IRA (Individual Retirement Account) - this is like the 401k but is a retirement account set-up individually at an outfit like Schwab. You can contribute pre-tax funds to it as well as roll-over funds from other vehicles like 401k. There are rules for how much you can add per year, based on your age. You can also contribute after-tax dollars to what’s called a Roth IRA. Age 59.5 to access.
Pension - these are becoming extinct. Companies used to have a pension fund that they would put money into, and if you worked there a certain number of years, then retired, the company would pay you a set amount per month from this fund. But, as people lived longer pensions became a massive albatross of expense that did not help the company compete, so the emergence of 401k helped make this sort of cost more manageable and predictable for companies. I have a pension awaiting my retirement and I can take it as a lump sum, I think at age 62. Will vary by company.
I’m good at this stuff and I am fairly certain that that HSA scheme would work. I don’t think that they ever audit when you ask for money back but maybe they’d make an exception for someone taking out $50k all at once.
My banker uncle was so excited for me when I got a job at Disney where I qualified for a pension, because jobs with pensions are so incredibly rare these days.
Unfortunately, the studio shut down a year and a half after I started working there, so I never got vested. Luckily they had been matching for 401k at that point.
First off, no it didn’t and doesn’t. Statistically large number have been under saved for retirement and struggle, and will be trying to live off of Social Security.
Basic guidance: put as much as you can in tax protected savings now. Company plans, Roth IRA s, HSA, so on. Investing early in a small basket of index funds grows mightily over time. Understand that “risk” means volatility, but if you expect big swings and keep adding in according to plan along the way you will be able to ride out the downs and ups. Don’t get spooked when your account suddenly drops lots. Just keep adding. Slow but sure.
Hope that Social Security won’t decrease benefits too much by the time it’s your turn but don’t rely on it.
It is great that you are asking these questions now. I’m tremendously lucky, I worked for a state government and draw a pension. Best advice I can give is start (or increase) your 401k as soon as you can. If your employer matches your contributions up to a certain point, definitely put in as much as they will match. It’s free money, so you’re wise to take it. Unless you can find a job that offers a pension, that 401k plus Social Security is what you’re going to be living on. What kinds of funds to invest in- high risk/high return vs low risk/low return will be your decision and I can’t say which is better. Good luck in whatever you choose.
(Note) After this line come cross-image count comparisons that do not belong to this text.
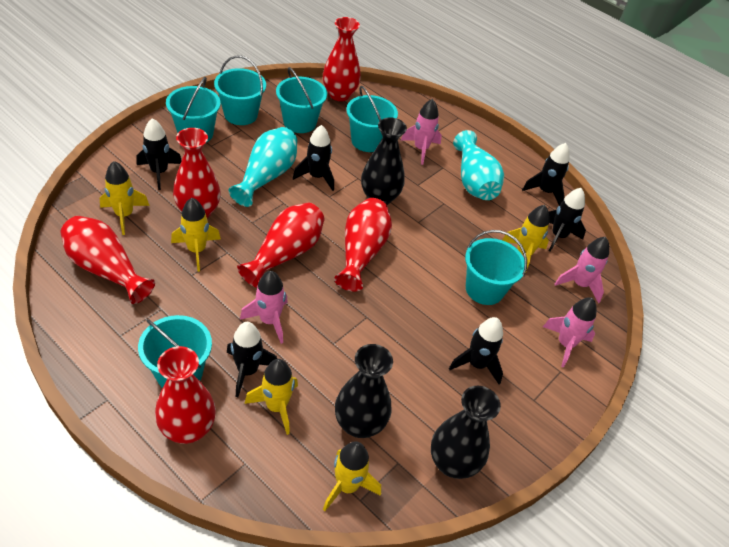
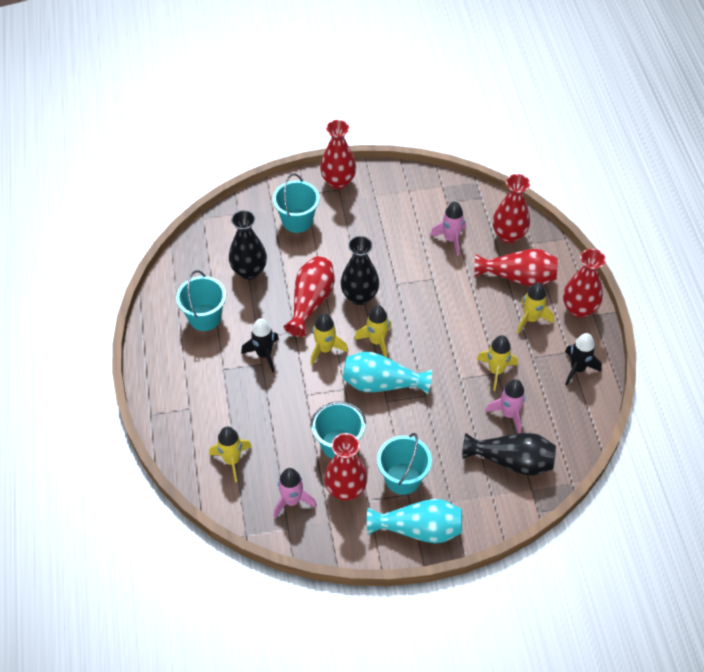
black rocket: 6 -> 2
pink rocket: 4 -> 3
turquoise bucket: 6 -> 4

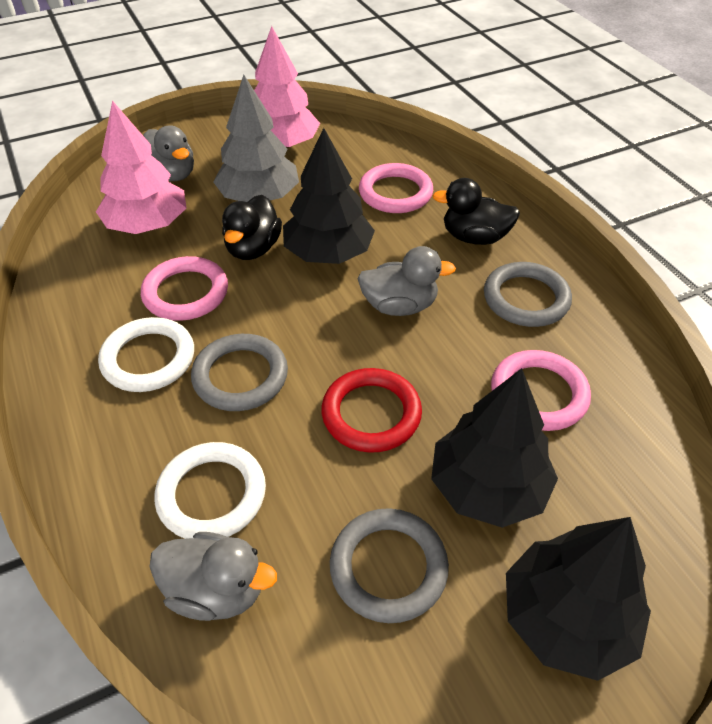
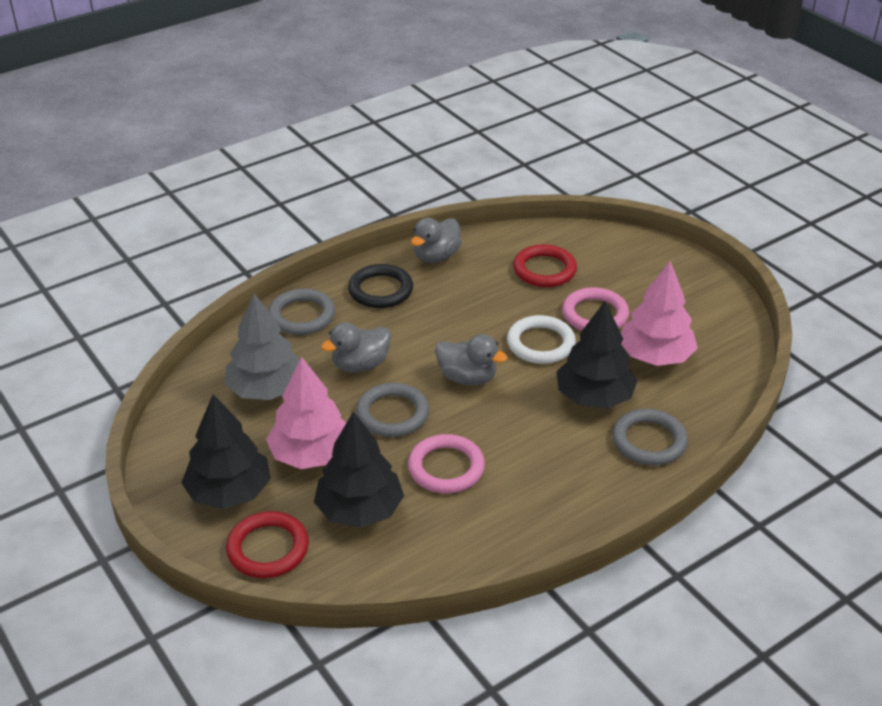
black duck: 2 -> 0
black ring: 0 -> 1
pink ring: 3 -> 2
red ring: 1 -> 2
white ring: 2 -> 1

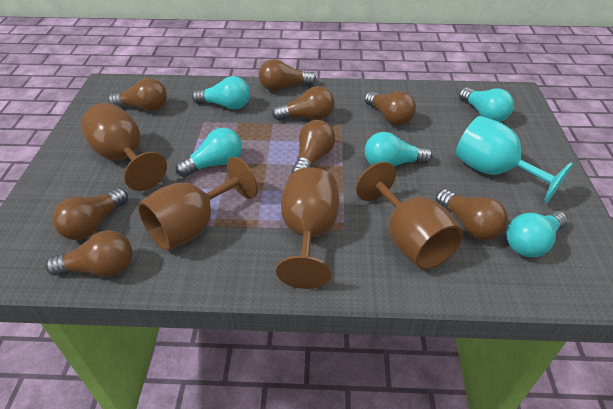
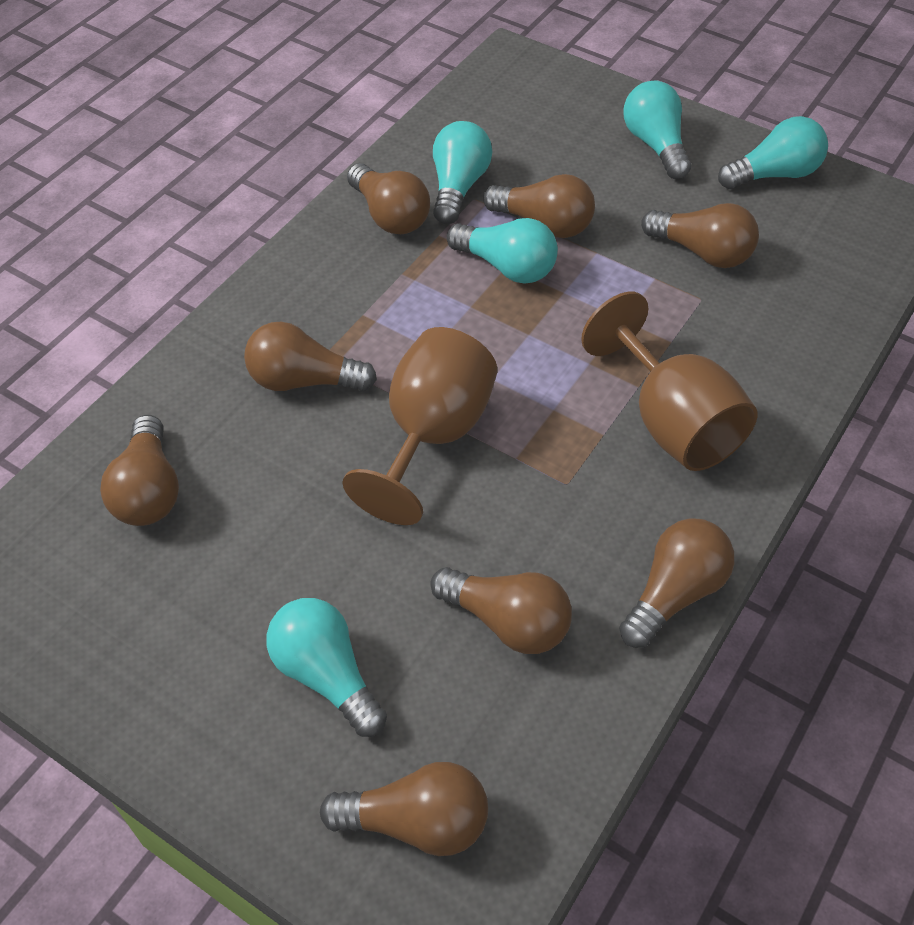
brown goblet: 4 -> 2
turquoise goblet: 1 -> 0

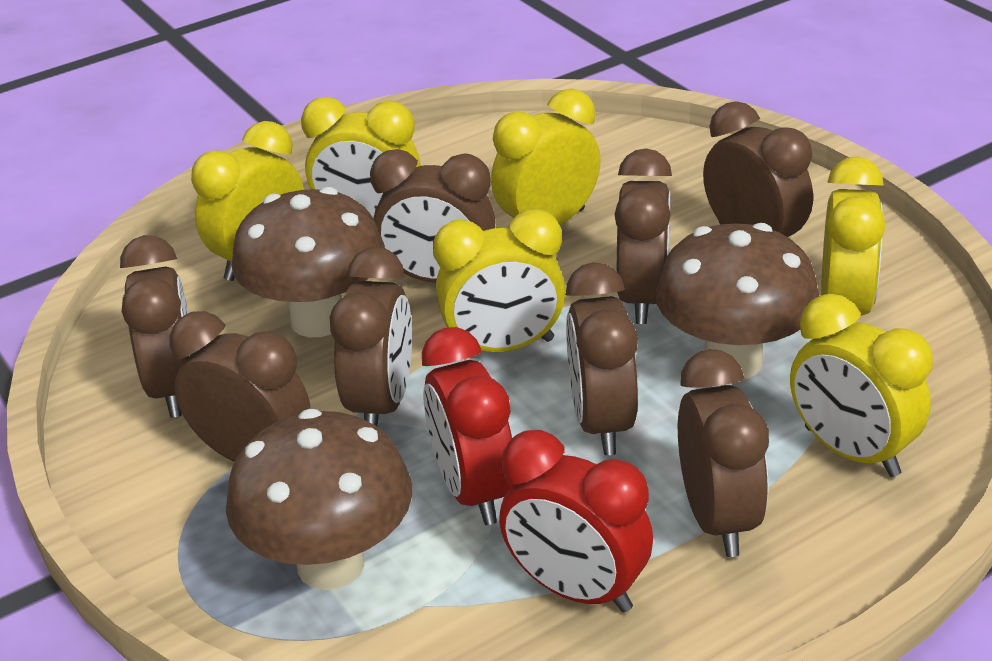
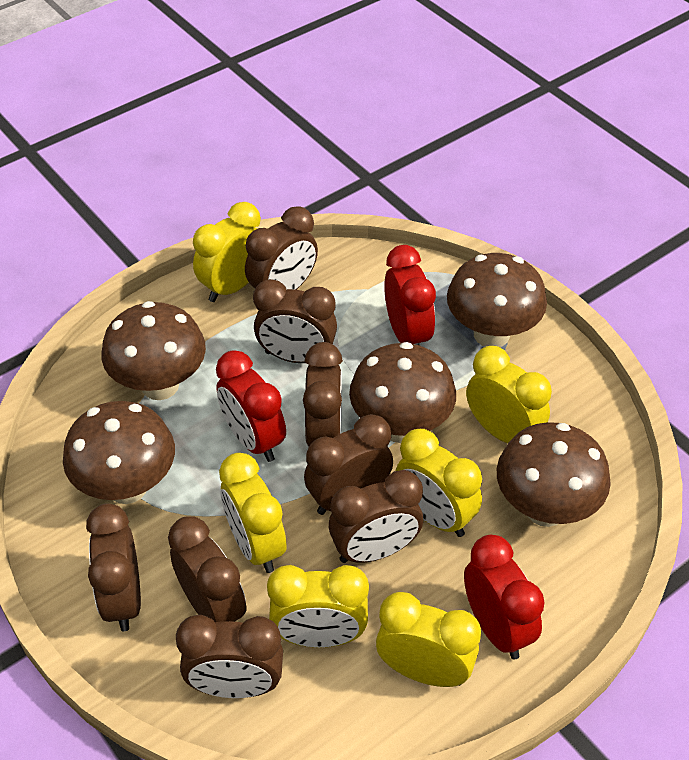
brown mushroom: 3 -> 5
red clock: 2 -> 3

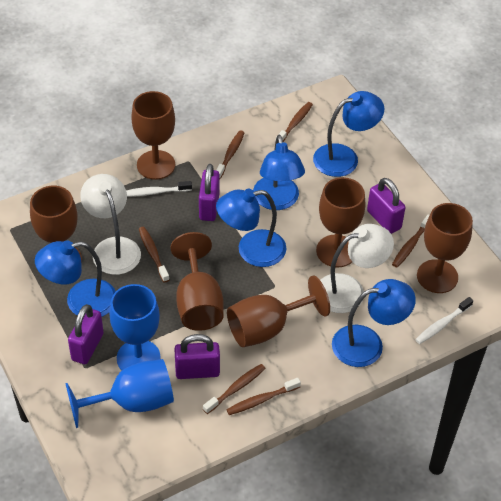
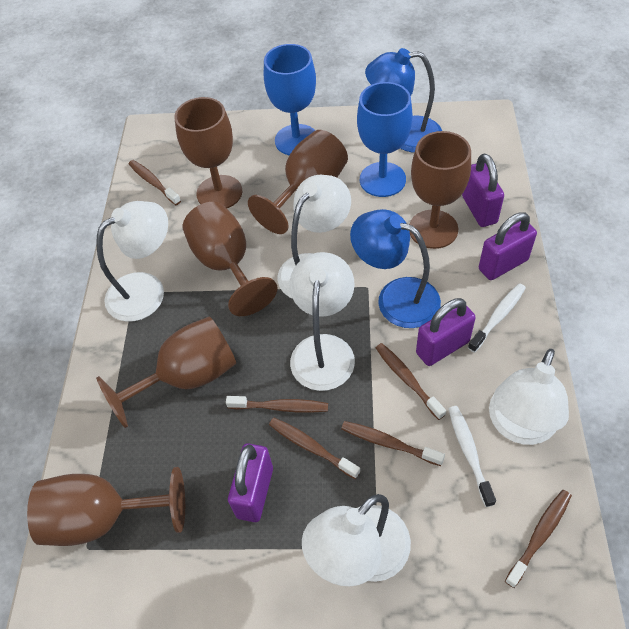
blue lamp: 5 -> 2
white lamp: 2 -> 5

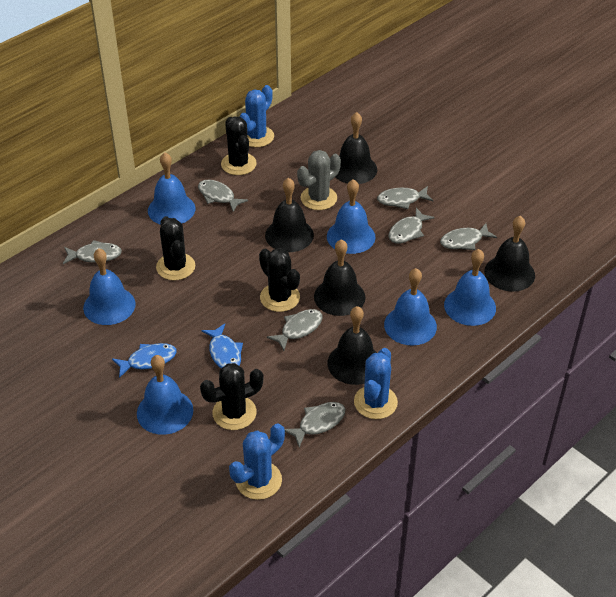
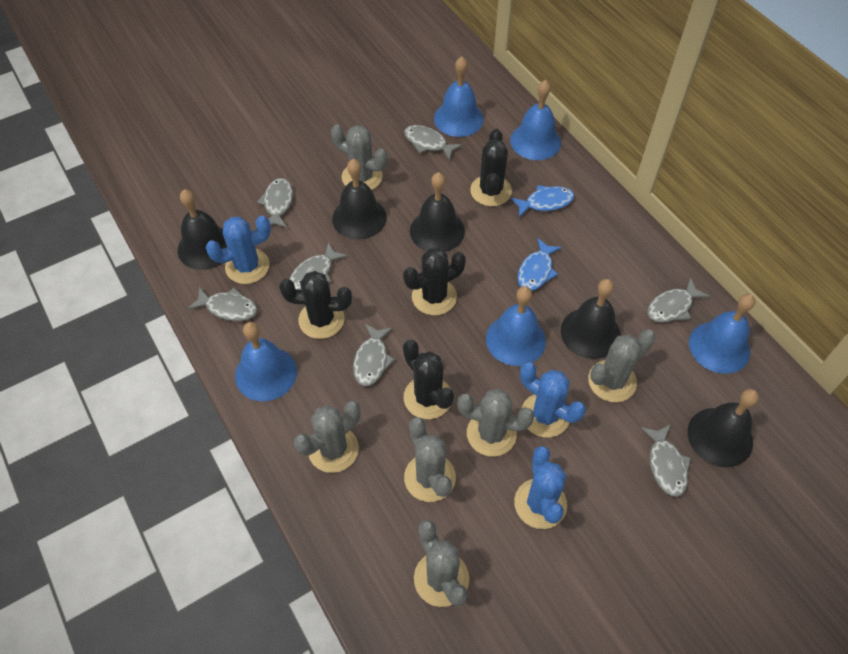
blue bell: 6 -> 5
grey cactus: 1 -> 6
Before you decide to stop working, sit down and figure out how much money you will need to live and how much you will be getting from whatever income sources you have or plan to have in retirement. Determine if you will have enough money to last you until you are age 90. If you can’t do that, find somebody to do it for you. You may have to pay them. By all means contribute as much as you can pre-tax to your 401K or IRA account if you have one.
You should expect Social Security to pay out less each month in the future then they are paying out today, but how much less and who will be impacted by the cutbacks is anyone’s guess. If you find you can’t reduce your expenses and you won’t have enough money coming in from your income sources, plan on continuing to work, at least part time, until you physically can’t, or until you find another income source to fund what you need to live the rest of your life.